I admire your precision, which I don’t have, but I’m not complaining. I can write songs in which I use my singing and AI singing and I can make musical accompaniment according to my wishes. Synthesizer V Pro is an amazing tool for me, from which I get AI voices for my needs, but they only reach the level of my abilities. It doesn’t show up in my songs so much that I don’t reach where others can, who dare to show off their abilities on the most famous and popular hits, where when listening (with AI singing) you can remember the original and positively evaluate both versions. Many of you on the forum are great at this. In addition to these abilities, you have an unreal knowledge of the problem in depth. Luckily, I have the opportunity to create according to my abilities and I can create for my satisfaction. Thank you for a little insight into your offered explanations and the possibility of better orientation in this issue.
True that, but also the downbeat for the syllable is the peak volume of the syllable, not the first audible sample. Many words, in order to SOUND on the grid, must start early so the phoneme can develop. This makes it hard to cut and paste words and phrases, but is a much more natural groove. THEN, if you want to advance/delay the onset for feel, you are free to do so knowing where the flow is.
I find I need to wait till the entire piece is rough-edited before I can confirm the time fluidity, your smillage may vary.
Sure, many songs need a maximum audible volume and not a starting sound like the breath or glottal stop. It is important to synchronize with the beat (usually the kick). Note that we are talking in milliseconds at 120 BPM here.
See this picture:
You need (as SynthV does) to be in sync with point 2.

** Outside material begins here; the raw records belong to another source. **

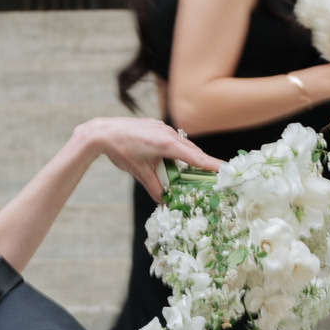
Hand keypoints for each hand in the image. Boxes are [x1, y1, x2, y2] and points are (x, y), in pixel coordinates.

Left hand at [70, 116, 219, 198]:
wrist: (102, 132)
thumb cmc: (121, 150)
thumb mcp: (139, 172)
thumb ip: (154, 187)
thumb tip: (164, 202)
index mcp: (167, 144)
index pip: (196, 157)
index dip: (212, 165)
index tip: (227, 170)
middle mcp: (168, 133)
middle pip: (192, 151)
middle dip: (202, 164)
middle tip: (212, 178)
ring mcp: (163, 128)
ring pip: (183, 145)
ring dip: (188, 158)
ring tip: (191, 173)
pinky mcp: (156, 126)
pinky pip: (173, 140)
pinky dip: (177, 151)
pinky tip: (173, 160)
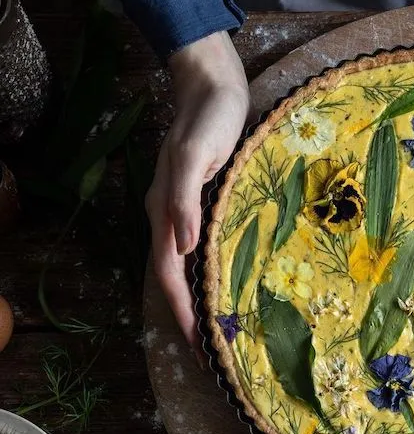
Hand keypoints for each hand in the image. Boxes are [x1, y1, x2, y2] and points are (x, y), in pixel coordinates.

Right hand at [146, 31, 250, 356]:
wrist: (213, 87)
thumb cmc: (207, 119)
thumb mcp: (194, 156)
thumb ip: (184, 198)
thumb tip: (183, 249)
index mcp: (164, 210)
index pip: (168, 273)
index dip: (179, 309)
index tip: (196, 343)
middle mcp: (172, 215)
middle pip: (175, 275)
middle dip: (188, 311)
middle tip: (212, 346)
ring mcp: (188, 208)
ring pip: (188, 263)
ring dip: (199, 294)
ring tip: (220, 323)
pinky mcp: (206, 199)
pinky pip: (204, 245)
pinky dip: (211, 269)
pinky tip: (228, 278)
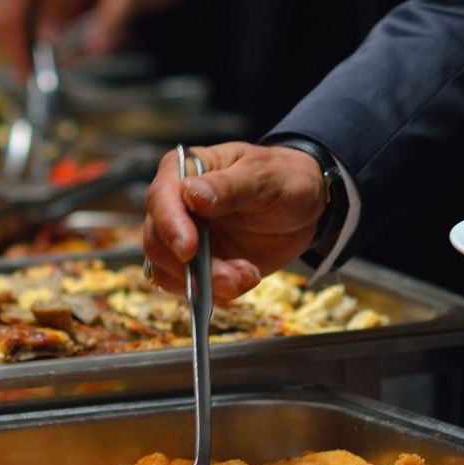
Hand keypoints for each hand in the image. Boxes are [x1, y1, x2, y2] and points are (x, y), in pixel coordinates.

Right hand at [0, 0, 110, 74]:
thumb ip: (55, 6)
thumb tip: (44, 40)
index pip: (6, 20)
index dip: (15, 51)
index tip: (26, 75)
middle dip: (11, 46)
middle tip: (30, 70)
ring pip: (2, 7)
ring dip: (16, 32)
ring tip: (34, 55)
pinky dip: (20, 15)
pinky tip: (36, 28)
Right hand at [142, 142, 327, 301]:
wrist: (306, 208)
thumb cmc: (284, 179)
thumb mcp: (264, 176)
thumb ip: (228, 186)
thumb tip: (191, 194)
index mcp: (184, 171)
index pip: (161, 197)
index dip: (169, 226)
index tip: (188, 249)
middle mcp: (176, 205)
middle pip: (157, 241)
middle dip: (189, 267)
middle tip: (230, 277)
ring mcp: (185, 238)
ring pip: (169, 271)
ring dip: (205, 284)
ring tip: (246, 277)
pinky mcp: (198, 265)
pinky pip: (190, 288)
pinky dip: (216, 293)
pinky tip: (246, 279)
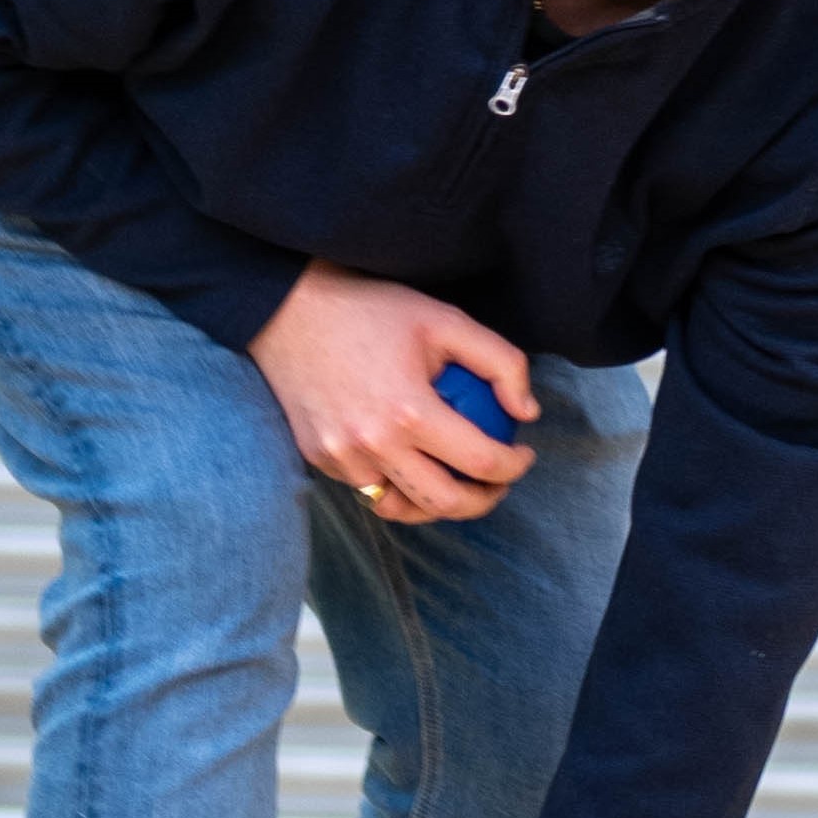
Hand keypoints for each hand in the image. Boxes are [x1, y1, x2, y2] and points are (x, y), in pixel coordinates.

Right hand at [251, 264, 535, 522]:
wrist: (289, 309)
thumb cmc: (375, 311)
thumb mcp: (448, 322)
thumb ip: (502, 364)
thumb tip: (527, 413)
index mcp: (410, 412)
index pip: (481, 463)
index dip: (514, 466)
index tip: (524, 454)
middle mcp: (373, 445)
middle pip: (444, 503)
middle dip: (484, 501)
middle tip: (499, 482)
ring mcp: (341, 458)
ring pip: (402, 508)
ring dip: (439, 505)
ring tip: (460, 483)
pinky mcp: (318, 459)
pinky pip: (368, 490)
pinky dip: (398, 489)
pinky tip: (417, 468)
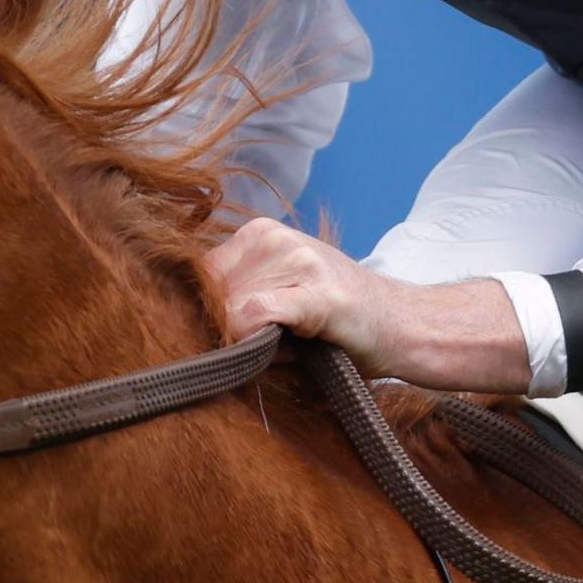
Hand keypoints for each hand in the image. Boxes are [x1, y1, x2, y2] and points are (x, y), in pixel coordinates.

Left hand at [206, 219, 535, 393]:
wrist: (403, 326)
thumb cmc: (336, 323)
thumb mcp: (278, 300)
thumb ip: (233, 307)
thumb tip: (179, 331)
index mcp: (258, 234)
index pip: (197, 278)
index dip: (205, 316)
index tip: (226, 342)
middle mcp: (272, 236)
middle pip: (209, 295)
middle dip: (224, 331)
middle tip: (268, 348)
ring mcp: (296, 259)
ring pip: (228, 309)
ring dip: (246, 341)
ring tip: (289, 346)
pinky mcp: (316, 293)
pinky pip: (255, 315)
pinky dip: (253, 338)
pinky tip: (281, 346)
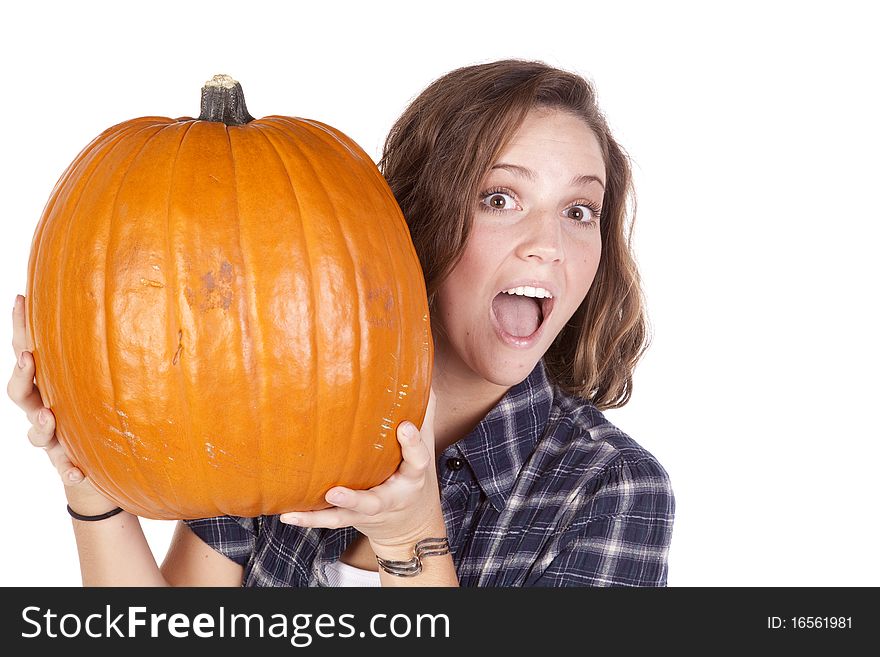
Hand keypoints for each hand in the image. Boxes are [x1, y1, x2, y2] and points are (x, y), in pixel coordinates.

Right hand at [7, 294, 116, 514]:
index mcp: (52, 384)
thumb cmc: (105, 413)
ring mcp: (54, 439)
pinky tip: (78, 471)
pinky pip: (63, 469)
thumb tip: (143, 298)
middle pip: (19, 393)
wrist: (103, 470)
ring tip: (49, 416)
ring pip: (37, 433)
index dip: (22, 327)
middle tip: (28, 359)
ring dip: (40, 424)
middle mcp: (45, 409)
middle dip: (21, 375)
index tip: (21, 299)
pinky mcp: (67, 464)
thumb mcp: (105, 379)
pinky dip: (68, 469)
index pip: (29, 352)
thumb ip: (110, 349)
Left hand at [280, 388, 443, 550]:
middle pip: (374, 502)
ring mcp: (367, 511)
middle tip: (335, 492)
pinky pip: (329, 519)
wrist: (409, 520)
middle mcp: (390, 498)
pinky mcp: (350, 518)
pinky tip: (286, 514)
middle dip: (355, 499)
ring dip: (323, 513)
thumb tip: (417, 372)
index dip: (413, 444)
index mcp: (412, 476)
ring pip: (346, 516)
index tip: (404, 426)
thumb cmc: (410, 470)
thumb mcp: (424, 444)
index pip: (417, 459)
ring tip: (298, 508)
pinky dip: (308, 518)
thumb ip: (422, 412)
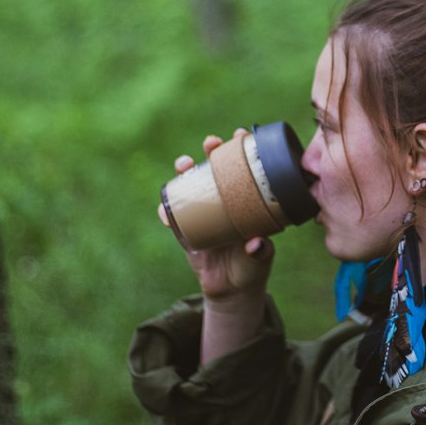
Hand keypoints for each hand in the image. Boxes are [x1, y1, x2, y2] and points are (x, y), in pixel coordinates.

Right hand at [159, 130, 274, 298]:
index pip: (245, 168)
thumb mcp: (260, 259)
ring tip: (184, 164)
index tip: (240, 135)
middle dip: (211, 150)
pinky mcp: (187, 228)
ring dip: (185, 170)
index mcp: (246, 201)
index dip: (241, 149)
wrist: (231, 290)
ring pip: (192, 183)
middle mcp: (225, 200)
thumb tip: (256, 243)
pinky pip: (173, 215)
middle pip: (216, 167)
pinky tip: (164, 210)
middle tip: (211, 143)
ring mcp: (204, 211)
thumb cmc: (251, 268)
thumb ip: (260, 252)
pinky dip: (167, 211)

But with a specific type of music (without lyrics for example), the start could be between (e.g. glottal stop). It also depends on the BPM, the distance between these 2 points and overall the singer’s speed time to reach the sound peak.
As a drummer on jazz music, the best rhythm is not to follow the exact time for the groove. For vocals, it depends on the needs (groove or not). But often, if you need an exact position with fast words on fast music. It is necessary to adapt.
Mostly it is not necessary on a simple ballad song with a normal voice (like a standard song). This is how SynthV works for singers, on most songs. It is a fact built on sound design.
So we agree in principle then, SynthV’s phoneme timing, maybe you could argue it’s a little ‘generic’ but is correct.
Absolutely, and I find this is a task I may have to repeat post- mixdown, after listening a few times.